● Task
Set down, character for character, everything in the records below from the line holding "mouse_move(518, 251)" down to the line holding "left_mouse_up()", and no other line.

● Records supplied
=-=-=

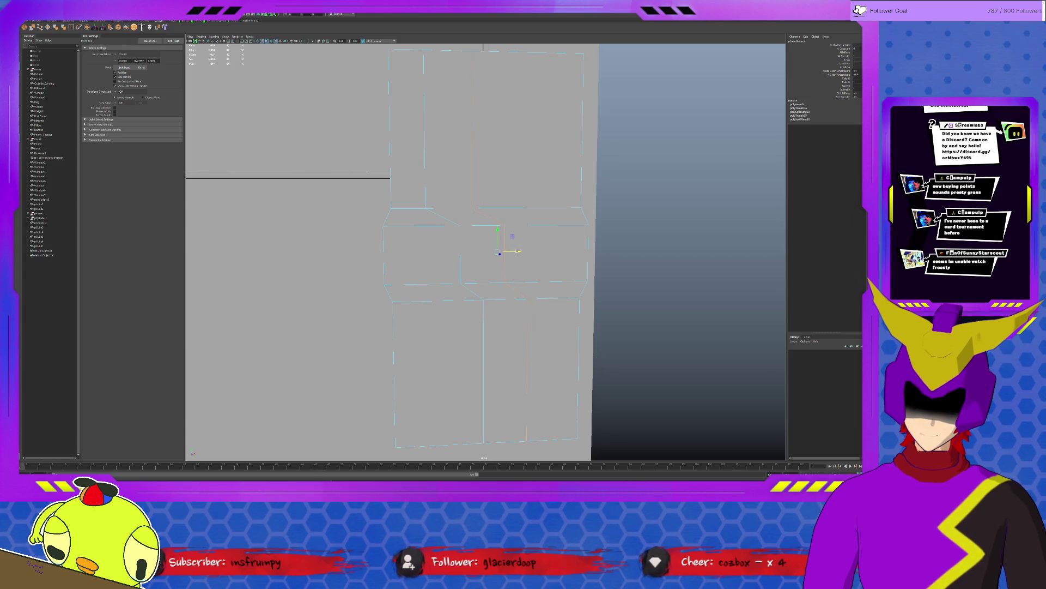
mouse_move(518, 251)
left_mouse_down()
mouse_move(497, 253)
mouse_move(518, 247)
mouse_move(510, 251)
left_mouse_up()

=-=-=

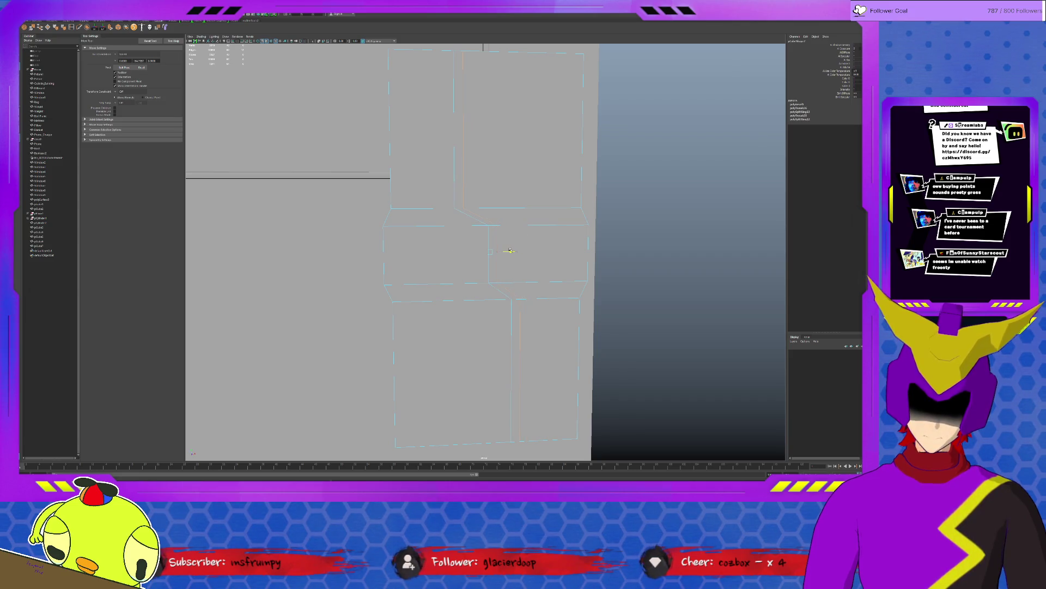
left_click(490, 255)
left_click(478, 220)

=-=-=

● Answer for the task
mouse_move(518, 251)
left_mouse_down()
mouse_move(497, 253)
mouse_move(518, 247)
mouse_move(510, 251)
left_mouse_up()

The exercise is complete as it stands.